Avec une cinquantaine d'autres manifestants, la militante et porte-parole d'Attac 06 se trouvait sur la place Garibaldi, qui fait partie de la zone où il y a interdiction de manifester à Nice, note le Huffington Post.

«L'arrêté (ndlr: notifiant l'interdiction de manifester à cet endroit), on ne l'a pas eu. Donc on a donné rendez-vous à 10 h pour se rassembler pacifiquement», explique-t-elle au micro de la chaîne d'information (voir vidéo ci-dessus). «On ne va pas aller agresser ni le président chinois, ni le président français (...) On quittera (la place) quand on voudra. Après, s'ils (ndlr: les forces de l'ordre) prennent la force, on verra bien.»

«Vous n'avez pas peur, Madame?», l'interroge le journaliste. «Non. Vous savez, j'ai 73 ans: qu'est-ce qui peut m'arriver? Moi je me bats pour mes petits-enfants, 50 ans que je suis sur le terrain, donc voir ce que je vois aujourd'hui, c'est à pleurer», répond-elle. «Vous allez rester ici place Garibaldi?» lui demande encore le journaliste. «Je resterai ici tant que je le déciderai moi», conclut avec aplomb Geneviève Legay. Quelques minutes plus tard, elle a été bousculée lors d'une charge des forces de police pour disperser les manifestants.

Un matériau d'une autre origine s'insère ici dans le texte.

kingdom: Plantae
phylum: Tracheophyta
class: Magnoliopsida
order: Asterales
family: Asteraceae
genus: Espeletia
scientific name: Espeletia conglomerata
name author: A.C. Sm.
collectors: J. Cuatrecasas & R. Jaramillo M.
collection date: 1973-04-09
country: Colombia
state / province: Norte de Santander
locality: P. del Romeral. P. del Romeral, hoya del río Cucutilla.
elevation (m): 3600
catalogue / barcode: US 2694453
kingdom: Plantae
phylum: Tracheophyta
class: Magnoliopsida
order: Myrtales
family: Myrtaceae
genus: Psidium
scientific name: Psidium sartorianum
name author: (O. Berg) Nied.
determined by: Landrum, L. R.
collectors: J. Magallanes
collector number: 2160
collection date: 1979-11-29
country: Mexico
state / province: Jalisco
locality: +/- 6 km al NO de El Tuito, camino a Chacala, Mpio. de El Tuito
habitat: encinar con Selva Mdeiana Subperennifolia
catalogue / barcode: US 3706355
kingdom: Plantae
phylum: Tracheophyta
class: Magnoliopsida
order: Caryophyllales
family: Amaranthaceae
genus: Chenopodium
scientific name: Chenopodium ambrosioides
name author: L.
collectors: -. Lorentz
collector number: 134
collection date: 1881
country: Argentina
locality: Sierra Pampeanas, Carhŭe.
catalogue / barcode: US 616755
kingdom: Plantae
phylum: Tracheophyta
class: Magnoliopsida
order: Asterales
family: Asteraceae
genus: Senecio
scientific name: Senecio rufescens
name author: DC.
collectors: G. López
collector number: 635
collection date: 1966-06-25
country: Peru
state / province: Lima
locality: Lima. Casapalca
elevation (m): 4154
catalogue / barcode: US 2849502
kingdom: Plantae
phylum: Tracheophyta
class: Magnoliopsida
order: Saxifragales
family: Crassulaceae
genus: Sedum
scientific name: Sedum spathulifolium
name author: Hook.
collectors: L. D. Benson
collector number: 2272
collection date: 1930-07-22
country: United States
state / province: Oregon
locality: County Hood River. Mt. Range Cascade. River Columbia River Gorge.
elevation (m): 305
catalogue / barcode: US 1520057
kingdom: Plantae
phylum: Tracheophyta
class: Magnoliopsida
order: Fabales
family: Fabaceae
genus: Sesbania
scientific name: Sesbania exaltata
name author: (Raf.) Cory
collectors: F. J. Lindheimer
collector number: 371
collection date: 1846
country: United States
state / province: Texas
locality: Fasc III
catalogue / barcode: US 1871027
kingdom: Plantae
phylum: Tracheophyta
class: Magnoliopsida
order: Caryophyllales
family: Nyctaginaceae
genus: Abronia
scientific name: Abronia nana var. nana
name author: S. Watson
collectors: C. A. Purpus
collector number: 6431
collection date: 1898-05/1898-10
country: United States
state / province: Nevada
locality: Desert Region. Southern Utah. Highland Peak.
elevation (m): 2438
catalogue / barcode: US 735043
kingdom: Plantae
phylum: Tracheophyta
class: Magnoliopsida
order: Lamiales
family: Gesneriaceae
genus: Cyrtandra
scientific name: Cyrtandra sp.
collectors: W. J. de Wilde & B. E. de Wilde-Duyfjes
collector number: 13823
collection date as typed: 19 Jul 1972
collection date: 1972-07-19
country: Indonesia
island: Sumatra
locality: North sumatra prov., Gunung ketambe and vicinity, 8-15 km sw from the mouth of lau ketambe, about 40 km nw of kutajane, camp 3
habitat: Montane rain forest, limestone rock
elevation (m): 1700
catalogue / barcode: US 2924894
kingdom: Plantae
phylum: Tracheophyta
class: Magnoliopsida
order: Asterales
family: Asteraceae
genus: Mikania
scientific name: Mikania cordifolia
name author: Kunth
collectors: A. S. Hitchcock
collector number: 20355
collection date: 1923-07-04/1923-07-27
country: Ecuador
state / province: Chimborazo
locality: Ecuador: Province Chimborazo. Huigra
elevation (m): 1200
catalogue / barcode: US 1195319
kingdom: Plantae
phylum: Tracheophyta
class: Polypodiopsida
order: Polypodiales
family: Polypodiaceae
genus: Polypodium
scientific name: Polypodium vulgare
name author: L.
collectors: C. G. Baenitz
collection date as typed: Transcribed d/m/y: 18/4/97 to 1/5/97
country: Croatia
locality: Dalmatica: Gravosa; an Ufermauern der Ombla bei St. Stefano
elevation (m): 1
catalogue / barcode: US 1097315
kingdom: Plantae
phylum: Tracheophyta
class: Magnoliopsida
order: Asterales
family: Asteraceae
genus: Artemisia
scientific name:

«Pas touchée intentionnellement»

La septuagénaire blessée n'a «pas été touchée intentionnellement» et n'a eu «aucun contact avec un agent de sécurité». Elle est tombée après avoir été «poussée», a déclaré lundi le procureur de la République de Nice. «Elle a été poussée, la chute est intervenue alors que les forces de l'ordre intervenaient pour une action de dispersion», a indiqué Jean-Michel Prêtre lors d'une conférence de presse, précisant que la septuagénaire «présentait une plaie à l'arrière du crane».

Mais «il est difficile de savoir qui exactement était derrière elle», a-t-il ajouté. Selon le procureur, qui «exclut qu'elle était en train de courir» et soit tombée seule, il y avait derrière elle trois personnes, «un journaliste qui filmait, une autre manifestante et une autre personne à la casquette marron». «On ne voit pas qui la pousse», mais «elle n'a pas été touchée par les forces de sécurité», a-t-il assuré. Interrogée par les enquêteurs, la septuagénaire a assuré ignorer que la manifestation était interdite sur la place.

Des plaintes visant la police et le préfet des Alpes-Maritimes ont été déposées lundi par la famille de la victime.